I had heard from a few people about the Sochi Flu when I arrived, and when I woke up on Day 3 I was not impressed to feel a bit of a tickle in my throat. I was relieved when it went away in the first few hours of the day, but then on the ride back to the Coastal Cluster after my first day in the mountains I started to feel my head stuff up and the sore throat returned. Noooooo!!!!
I still hadn’t received my luggage, so didn’t have any preventative meds, and when I returned from the mountain it became clear that I was going to get full blown sick. The mountain bus dropped me at the Olympic Park and it would take about a half hour to get back to my hotel from there. With every step I took I could feel the flu taking over my body. (I hadn’t been sick in several years, so it figures that it would happen now, of all times, while I was in Russia! Grrr!)
After a train ride and another bus ride I had a 15 minute walk ahead of me, during which I stopped at a corner store to pick up some bottled water and snacks. It started to rain, and of course I didn’t have my umbrella with me (it was in my luggage), so I proceeded to get soaked.

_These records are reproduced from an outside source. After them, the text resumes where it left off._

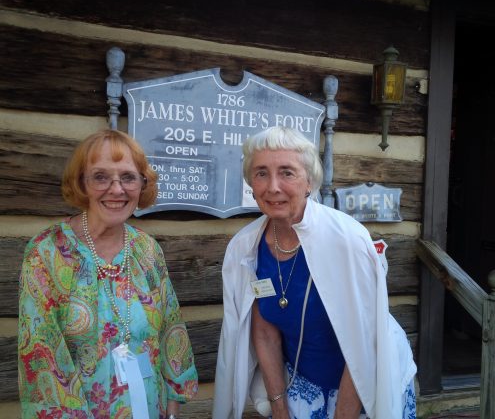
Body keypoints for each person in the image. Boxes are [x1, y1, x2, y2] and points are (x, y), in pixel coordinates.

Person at [212, 126, 416, 419]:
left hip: (365, 381)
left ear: (309, 182)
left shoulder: (348, 240)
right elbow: (265, 332)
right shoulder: (247, 247)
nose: (273, 187)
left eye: (287, 172)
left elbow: (363, 345)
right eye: (261, 173)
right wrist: (280, 409)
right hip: (302, 383)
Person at [18, 129, 198, 418]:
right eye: (101, 177)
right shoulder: (47, 253)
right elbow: (42, 359)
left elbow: (171, 330)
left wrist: (173, 405)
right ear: (82, 184)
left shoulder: (146, 250)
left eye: (128, 177)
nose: (117, 189)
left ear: (142, 184)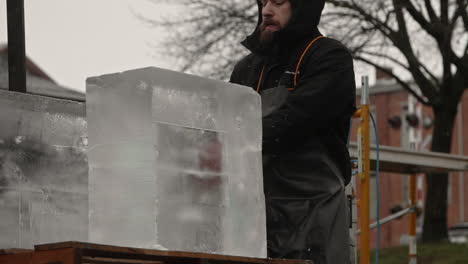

When I was about 5 minutes away from my hotel, I tripped and fell HARD on both knees on the now mucky sidewalk. The stuff I had just bought flew all over the place, my only pair of pants were now covered in mud and the white maple leaf on the palms of my Canada mittens were now covered in mud.
That was it. I had held it back until that moment. Tripping was the last straw. I collapsed on the ground and felt my eyes fill with tears of frustration. This was not how I pictured my awesome day ending!
I sat there for about half a minute in disbelief that this had just happened when a lovely Russian man ran up and started to pick up my strewn “groceries” and despite my insisting that it wasn’t necessary, he carried it back my hotel for me in the pouring rain. I thanked him saying “spasibo“, and gave him a Canadian Olympic pin, a hug and an appreciative (but disheartened) smile before going inside.
When I got to my room I changed out of my wet muddy clothes into one of my borrowed t-shirts and searched my stuff for a bandaid. I found a few in my carry-on luggage (thank goodness!) and applied one to my bleeding knee before collapsing into bed with hopes that some sleep would encourage the Sochi Flu to pass me by.
Every travel adventure comes with its share of frustrations and mishaps, and I was happy to leave the past couple of hours behind me. I closed my eyes and went to sleep looking forward to waking up to a new day of new possibilities.